Analog logarithms are the way to go here
One of the ground truths of modern, cheap ADCs, especially the ones provided on highly integrated systems, is that their dynamic range is limited by noise on the low end and the low supply voltage available on the high end. Furthermore, taking your logarithms digitally makes poor use of the ADC bits you have available to you -- small changes in signal at the low end cause a relatively large change in the log, but are hard for the ADC to distinguish due to its limited resolution.
As a result of all this, I'd use a linear-in-dB RMS-DC converter chip to convert your sound input to dBs, then feed that detected "control voltage" to your ADC for measurement purposes. Thankfully, this isn't hard -- the RMS-DC converter from a THAT4316 runs happily off 3.3 or 5VDC, and is simple to apply -- an example circuit using it, the Sparkfun electret mic linked above, and the LT1678 low noise dual op amp is shown below.
simulate this circuit – Schematic created using CircuitLab
OA1A, R5, and R6 are a single-supply, gain = 100 noninverting amplifier serving as a mic preamp with its input biased to the midpoint of the supply range by R2, which also biases the mic. The gain was chosen because the THAT4316 has a minimum input level of 100nA, or 100uV with the resistor chosen, and with the 5mV/Pa sensitivity of the mic chosen, we only get 1uV from the mic for a 30dB input. C5 and R1 AC couple the audio signal to U1 and convert it to a current, respectively, while C2 is the RMS-DC timing capacitor. R3, R4, and OA1B gain up the +/-300mV output swing from U1 to better match the ADC's input range. C1, C3, C4, and C6 provide supply decoupling of various sorts.

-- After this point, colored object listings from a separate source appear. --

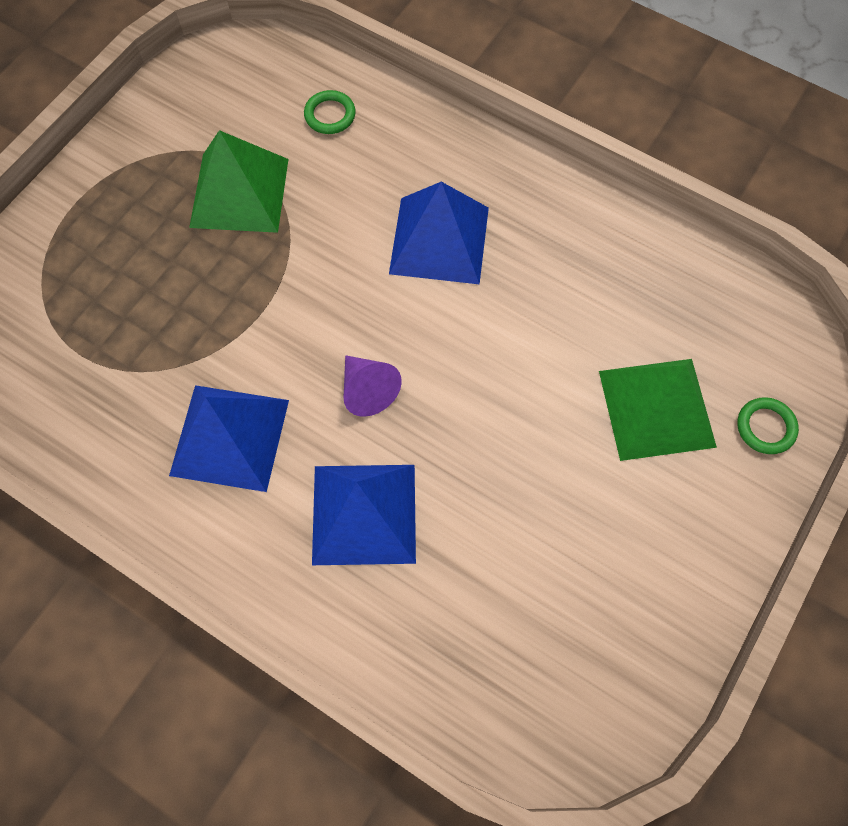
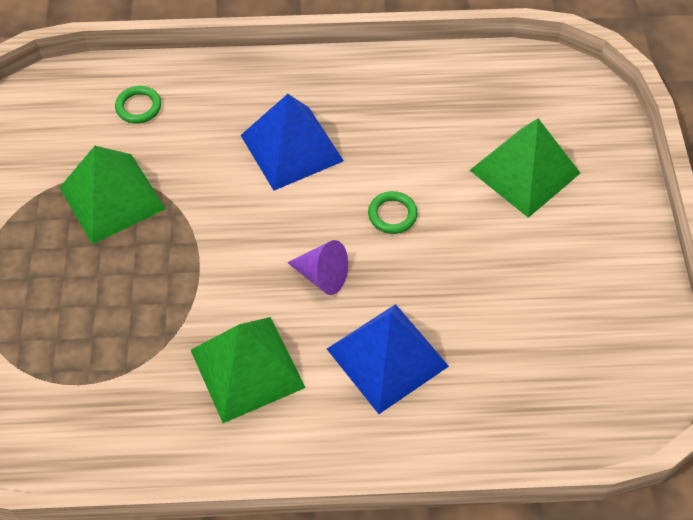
camera: 35 degrees left, 10 degrees down
(229, 437) = (247, 368): blue pyramid -> green pyramid
(765, 427) = (600, 143): green ring -> green ring (392, 214)

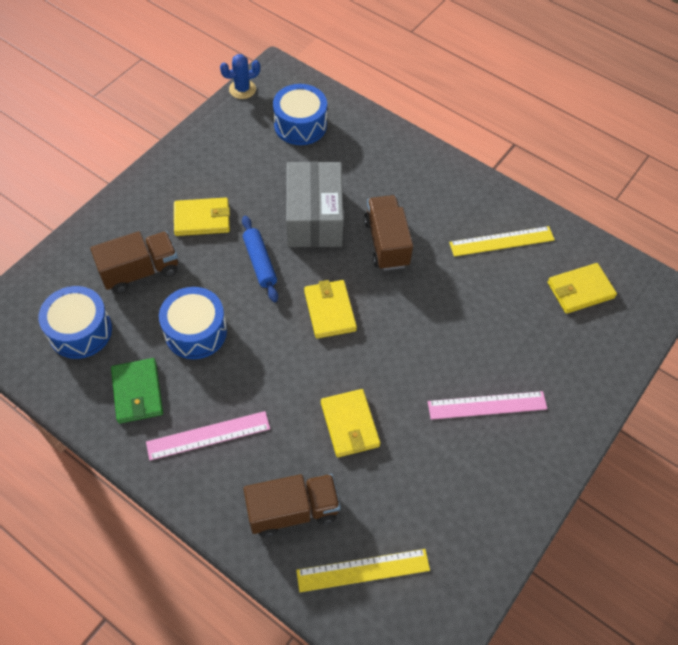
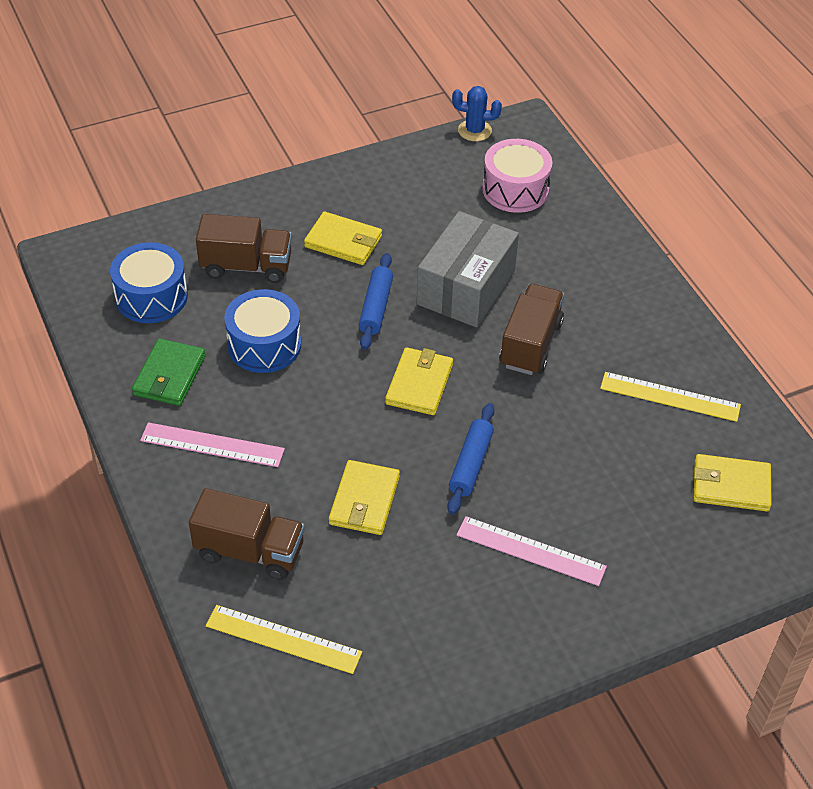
camera: 30 degrees right, 10 degrees down
(300, 125) = (515, 189): blue drum -> pink drum
(405, 358) = (470, 464): none -> blue rolling pin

Note that C2 and C5 should be film capacitors (not ceramic, electrolytic, or tantalum), and R1, R3, R4, R5, and R6 should be 1% or better resistors, preferably thin film or metal film as they lack excess noise. Also, C3 should connected directly between pin 8 of U1 and the grounded end of C2 -- this keeps current spikes from U1's RMS-DC converter from messing up the rest of the circuit's operation. Finally, if you can't get a LT1678, you'll want to pay attention to the output swing -- you need a part that can pull within a couple hundred mV or so of the negative rail, in addition to running off of a single 3.3V supply with a decent common mode range, and being quiet -- the LT1678 can pull off 4.4nV/root-Hz voltage noise at 10Hz, and with the low Zin (dominated by R2) and the resistor values chosen (tip: Rg dominates Rf when it comes to noise calculations), we are op-amp limited on noise here, albeit not by much.
The resulting signal is a voltage swinging from nearly 0V to nearly 3.3V, with a linear-in-dB transfer function -- the THAT4316's RMS-DC converter has the nice property that the output is 6mV per dB of input level.